Copy each of the items below word for word, leaving out the pictures.
===
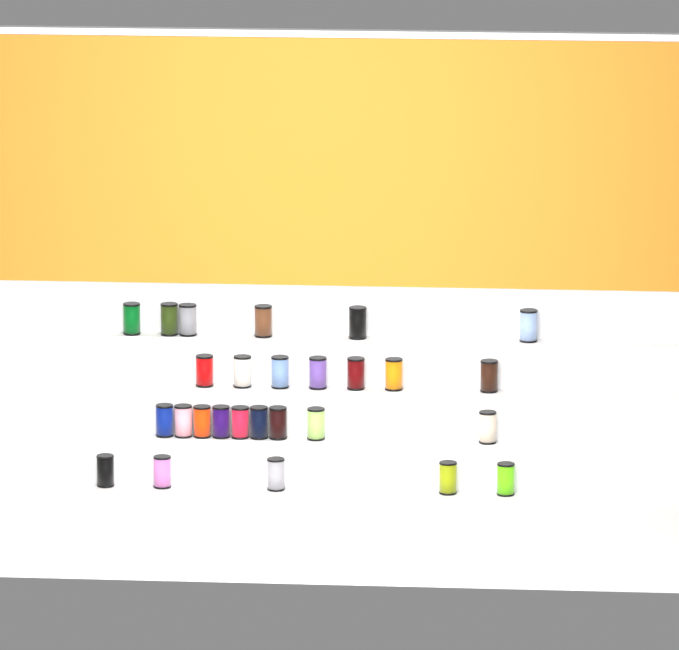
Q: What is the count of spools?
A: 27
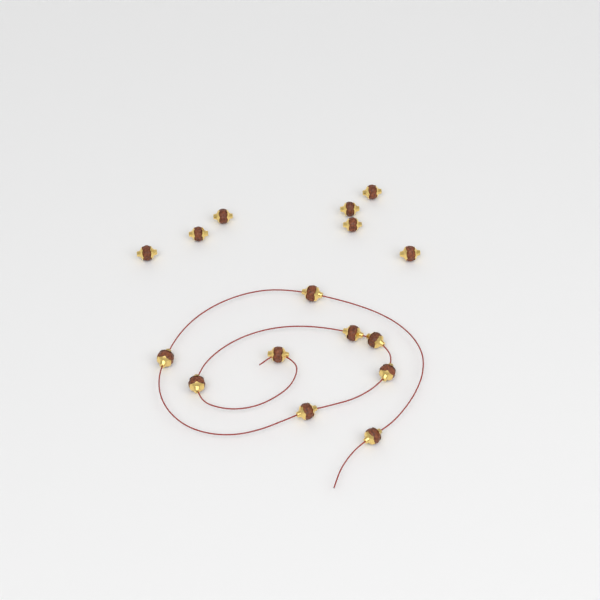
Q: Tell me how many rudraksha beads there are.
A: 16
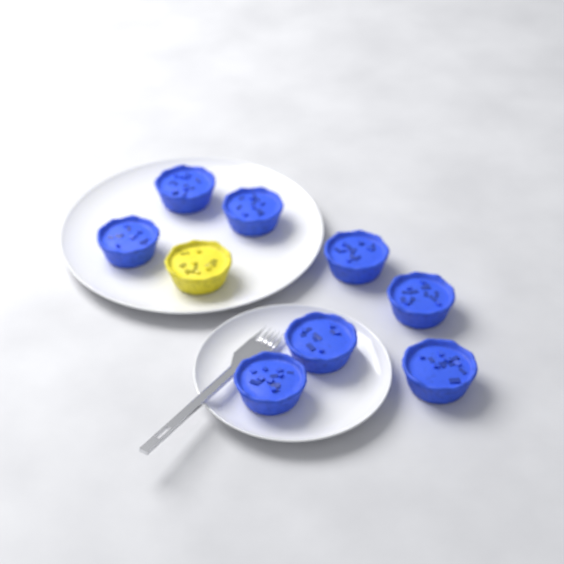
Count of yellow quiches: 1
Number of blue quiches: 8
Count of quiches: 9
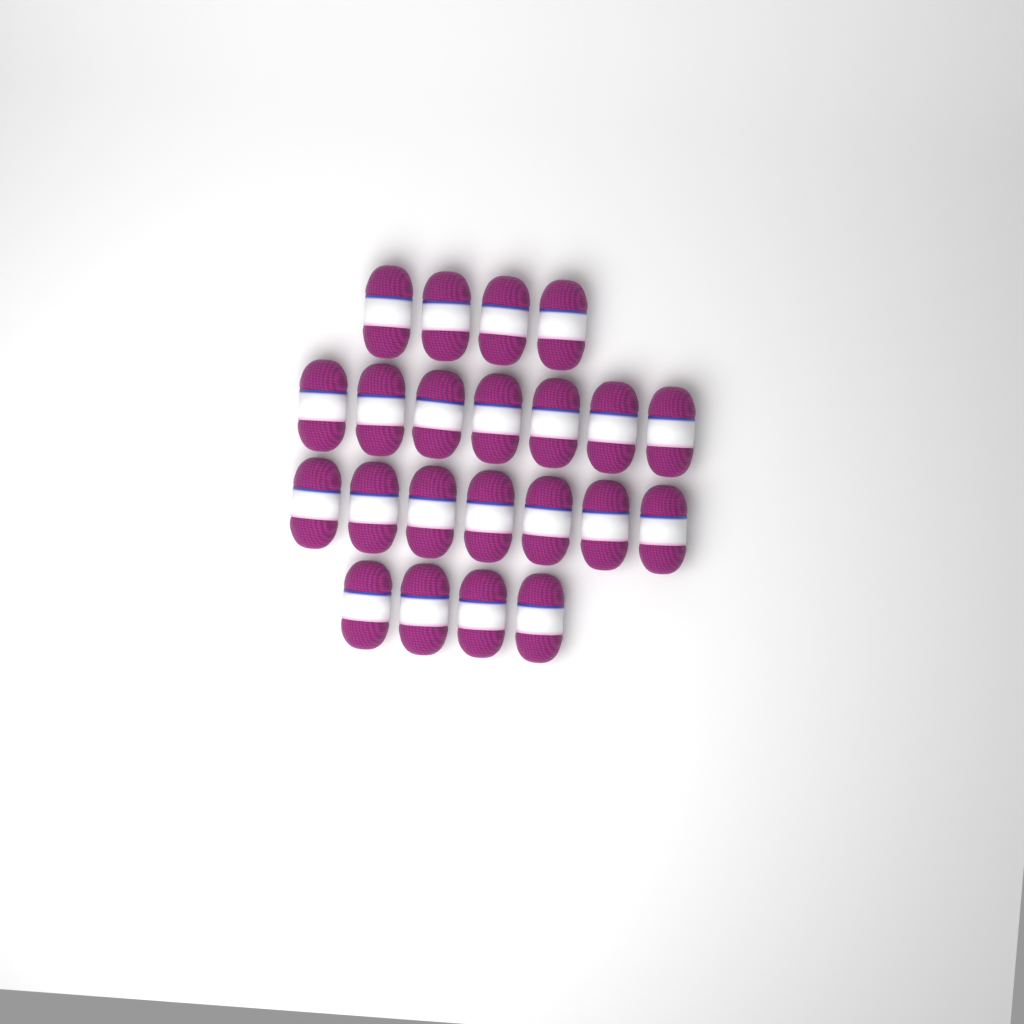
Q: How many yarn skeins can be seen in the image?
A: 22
===
**SOLUTION FOR THIS EXERCISE**
Q: What is the count of spools?
A: 27
Q: Tell me how many rudraksha beads there are.
A: 16
Count of yellow quiches: 1
Number of blue quiches: 8
Count of quiches: 9
Q: How many yarn skeins can be seen in the image?
A: 22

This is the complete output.